SBA, Which Seeks To Expand Ties With CUs, Faces Questions From GAO

The new year has not started out well for the beleaguered Small Business Administration, which has listed among its 2003 goals a significant increase in participation by credit unions in SBA lending.

Already facing potentially significant cuts to its annual budget, it now must address some serious questions raised by the General Accounting Office about the oversight of its preferred lenders and the accounting for its successful loan sales program.

A prominent lawmaker, in fact, warned that the accounting problems in particular could be severe enough to threaten future SBA funding. And its auditor, Cotton & Co. of Alexandria, Va., was so concerned about the analysis that it withdrew its audit opinion of the agency's financial statements for fiscal years 2000 and 2001 and called them unreliable.

In the first of two reports released this month, the GAO concluded that the SBA has been dragging its feet in adopting recommendations made five years ago for improving oversight of its preferred lenders. The delay poses "unacceptable and unnecessary risks" to the SBA's popular 7(a) loan program, the report said. A day later, on Jan. 3, another GAO report recommended that the SBA put future asset sales on hold until it corrects "accounting and budgeting errors and misstatements."

Since 1999 the SBA has been selling pools of disaster and small-business loans to private-sector investors in an effort to reduce the number of loans on its books. It has disposed of about 140,000 loans, valued at about $5.1 billion, in six sales that netted the agency hundreds of millions of dollars.

Disagreement Over Conclusions

But in a 67-page report, the GAO questioned the financial models the SBA uses to determine the value of the loans on a year-to-year basis and said that it may be overstating the benefits of the sales.
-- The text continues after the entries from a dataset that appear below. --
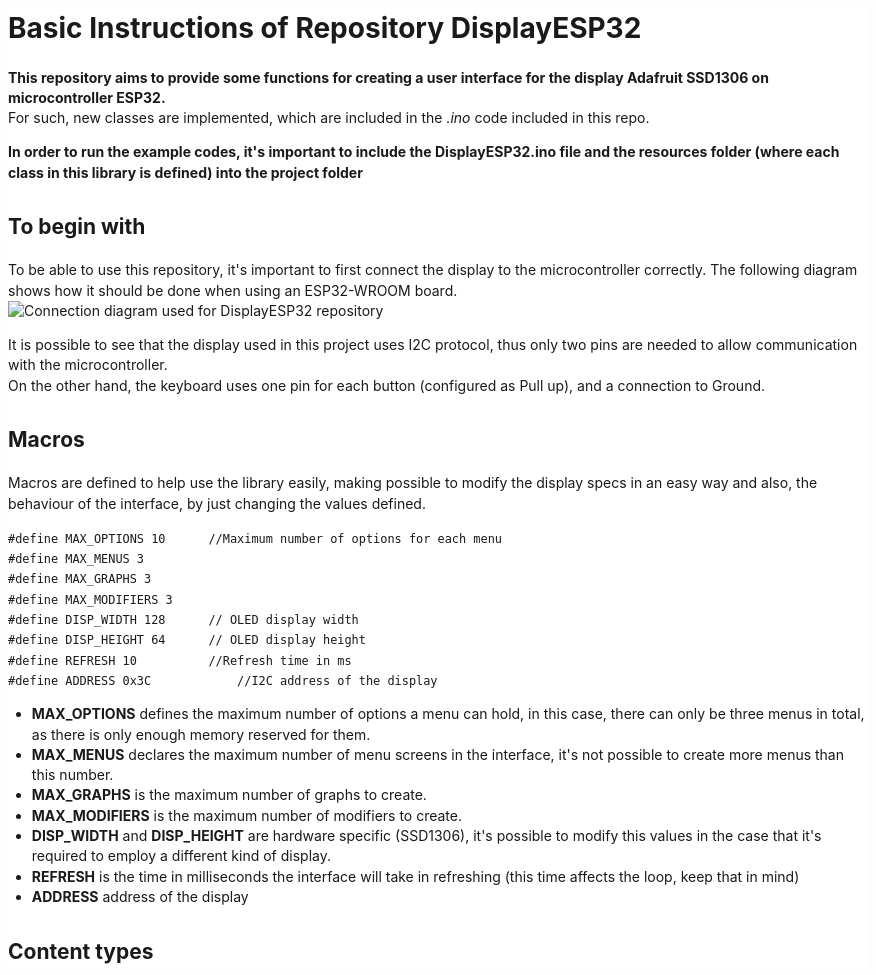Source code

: # Basic Instructions of Repository DisplayESP32

**This repository aims to provide some functions for creating a user interface for the display 
Adafruit SSD1306 on microcontroller ESP32.**  
For such, new classes are implemented, which are included in the *.ino* code included in this repo.  

**In order to run the example codes, it's important to include the DisplayESP32.ino file and the resources folder (where each class in this library is defined) into the project folder**


## To begin with

To be able to use this repository, it's important to first connect the display to the 
microcontroller correctly. The following diagram shows how it should be done when using an ESP32-WROOM board.  
![Connection diagram used for DisplayESP32 repository](http://gmarxcc.com:8088/MSP430/DisplayESP32/raw/commit/b68980865195c06e96173dc9e7beeacc0f3e3a5f/Connection%20Diagram_UI.png "Connection diagram")

It is possible to see that the display used in this project uses I2C protocol, thus only two pins are needed to allow 
communication with the microcontroller.  
On the other hand, the keyboard uses one pin for each button (configured as Pull up), and a connection to Ground.

## Macros

Macros are defined to help use the library easily, making possible to modify the display specs in an easy way and also, the behaviour of the interface, by just changing the values defined.

    #define MAX_OPTIONS 10      //Maximum number of options for each menu
    #define MAX_MENUS 3
    #define MAX_GRAPHS 3
    #define MAX_MODIFIERS 3
    #define DISP_WIDTH 128      // OLED display width
    #define DISP_HEIGHT 64      // OLED display height
    #define REFRESH 10          //Refresh time in ms
    #define ADDRESS 0x3C            //I2C address of the display

* **MAX_OPTIONS** defines the maximum number of options a menu can hold, in this case, there can only be three menus in total, as there is only enough memory reserved for them.
* **MAX_MENUS** declares the maximum number of menu screens in the interface, it's not possible to create more menus than this number.
* **MAX_GRAPHS** is the maximum number of graphs to create.
* **MAX_MODIFIERS** is the maximum number of modifiers to create.
* **DISP_WIDTH** and **DISP_HEIGHT** are hardware specific (SSD1306), it's possible to modify this values in the case that it's required to employ a different kind of display.
* **REFRESH** is the time in milliseconds the interface will take in refreshing (this time affects the loop, keep that in mind)
* **ADDRESS** address of the display


## Content types
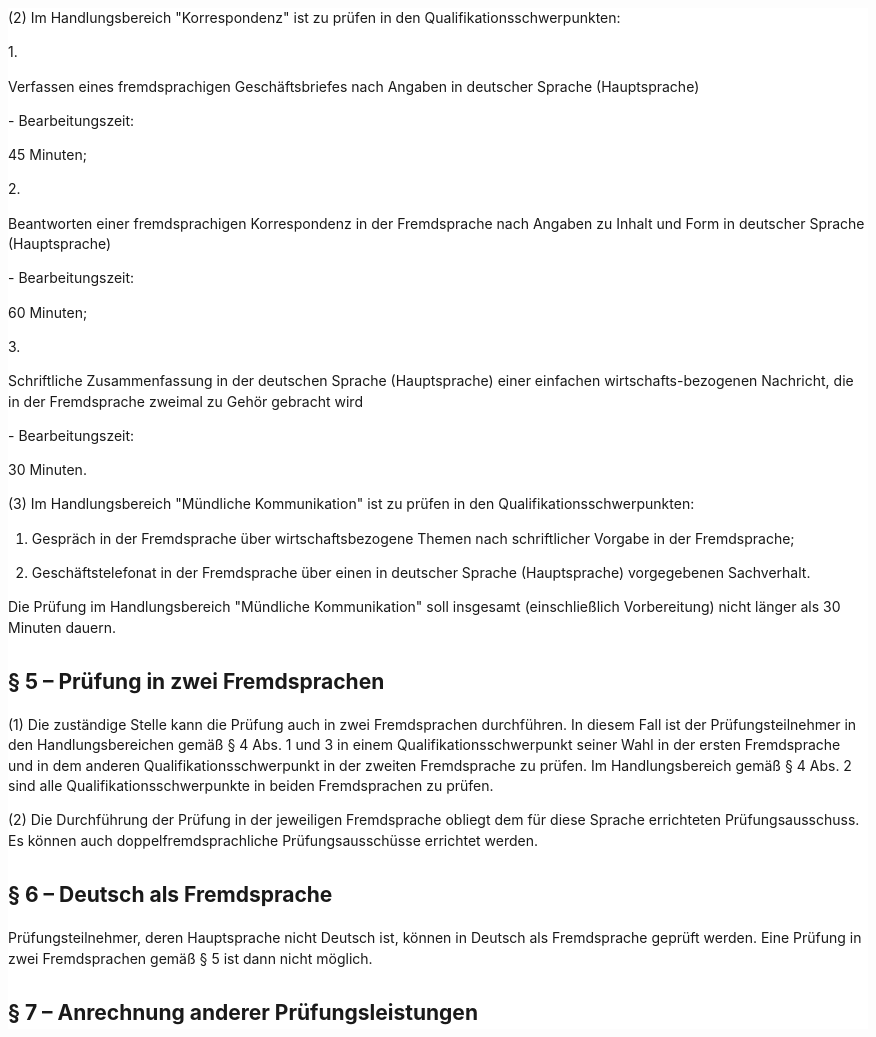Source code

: (2) Im Handlungsbereich "Korrespondenz" ist zu prüfen in den Qualifikationsschwerpunkten:  

1\.

Verfassen eines fremdsprachigen Geschäftsbriefes nach Angaben in deutscher Sprache (Hauptsprache)

\- Bearbeitungszeit:

45 Minuten;

2\.

Beantworten einer fremdsprachigen Korrespondenz in der Fremdsprache nach Angaben zu Inhalt und Form in deutscher Sprache (Hauptsprache)

\- Bearbeitungszeit:

60 Minuten;

3\.

Schriftliche Zusammenfassung in der deutschen Sprache (Hauptsprache) einer einfachen wirtschafts-bezogenen Nachricht, die in der Fremdsprache zweimal zu Gehör gebracht wird

\- Bearbeitungszeit:

30 Minuten.

(3) Im Handlungsbereich "Mündliche Kommunikation" ist zu prüfen in den Qualifikationsschwerpunkten:

1. Gespräch in der Fremdsprache über wirtschaftsbezogene Themen nach schriftlicher Vorgabe in der Fremdsprache;

2. Geschäftstelefonat in der Fremdsprache über einen in deutscher Sprache (Hauptsprache) vorgegebenen Sachverhalt.

Die Prüfung im Handlungsbereich "Mündliche Kommunikation" soll insgesamt (einschließlich Vorbereitung) nicht länger als 30 Minuten dauern.


## § 5 – Prüfung in zwei Fremdsprachen

(1) Die zuständige Stelle kann die Prüfung auch in zwei Fremdsprachen durchführen. In diesem Fall ist der Prüfungsteilnehmer in den Handlungsbereichen gemäß § 4 Abs. 1 und 3 in einem Qualifikationsschwerpunkt seiner Wahl in der ersten Fremdsprache und in dem anderen Qualifikationsschwerpunkt in der zweiten Fremdsprache zu prüfen. Im Handlungsbereich gemäß § 4 Abs. 2 sind alle Qualifikationsschwerpunkte in beiden Fremdsprachen zu prüfen.

(2) Die Durchführung der Prüfung in der jeweiligen Fremdsprache obliegt dem für diese Sprache errichteten Prüfungsausschuss. Es können auch doppelfremdsprachliche Prüfungsausschüsse errichtet werden.


## § 6 – Deutsch als Fremdsprache

Prüfungsteilnehmer, deren Hauptsprache nicht Deutsch ist, können in Deutsch als Fremdsprache geprüft werden. Eine Prüfung in zwei Fremdsprachen gemäß § 5 ist dann nicht möglich.


## § 7 – Anrechnung anderer Prüfungsleistungen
The SBA, for its part, disputed the conclusions on its lender oversight and argued that it has already made the improvements that the GAO recommended in 1998.

Moreover, Janet Tasker, the SBA's associate administrator for lending oversight, said that there is no need for it to "duplicate efforts" of regulators by monitoring its preferred lenders-many of which are banks-for safety and soundness. "What we are looking at is their SBA portfolio and how they mange that portfolio," she said. "They are already subject to regulators that look at their lending practices."

The SBA did not dispute the findings on the accounting for asset sales, but its chief financial officer, Thomas A. Dumaresq, asked the GAO in a letter last month not to publish the report until the SBA could complete an internal review. He argued that the issues were extremely complex and would take time to resolve.

"Given that the GAO itself could not identify the cause of budget and accounting anomalies, but instead suggested that additional analysis was needed, we are concerned that readers may reach potentially premature and inaccurate conclusions," Dumaresq wrote in the Dec. 13 letter. The GAO's response: "It is not our policy to delay issuance of our reports until problems we have identified are resolved." Lawmakers quickly weighed in on the findings. Sen. Olympia J. Snowe (R-ME), who chairs the Senate Small Business Committee, said in a news release that she would review the report on lender oversight to determine if legislative action is needed. Meanwhile, Sen. Christopher "Kit" Bond (R- MO), a senior member and former chairman of the committee, said that resolving the accounting problems "must be a priority of the highest order." Proper accounting "is the very foundation for congressional review of SBA appropriations needed to fund the agency and serve the small-business community," Sen. Bond said in a recent statement.

Funding has been a major concern at the SBA since the Bush administration released its fiscal 2003 budget proposal nearly a year ago. The proposed budget would reduce the agency's funding to a level where it would be able to back only $4.85-billion of loans this fiscal year, compared with the roughly $12-billion it backed last fiscal year.

Though the current fiscal year began Oct. 1, the SBA and most other agencies are still awaiting final budget appropriations.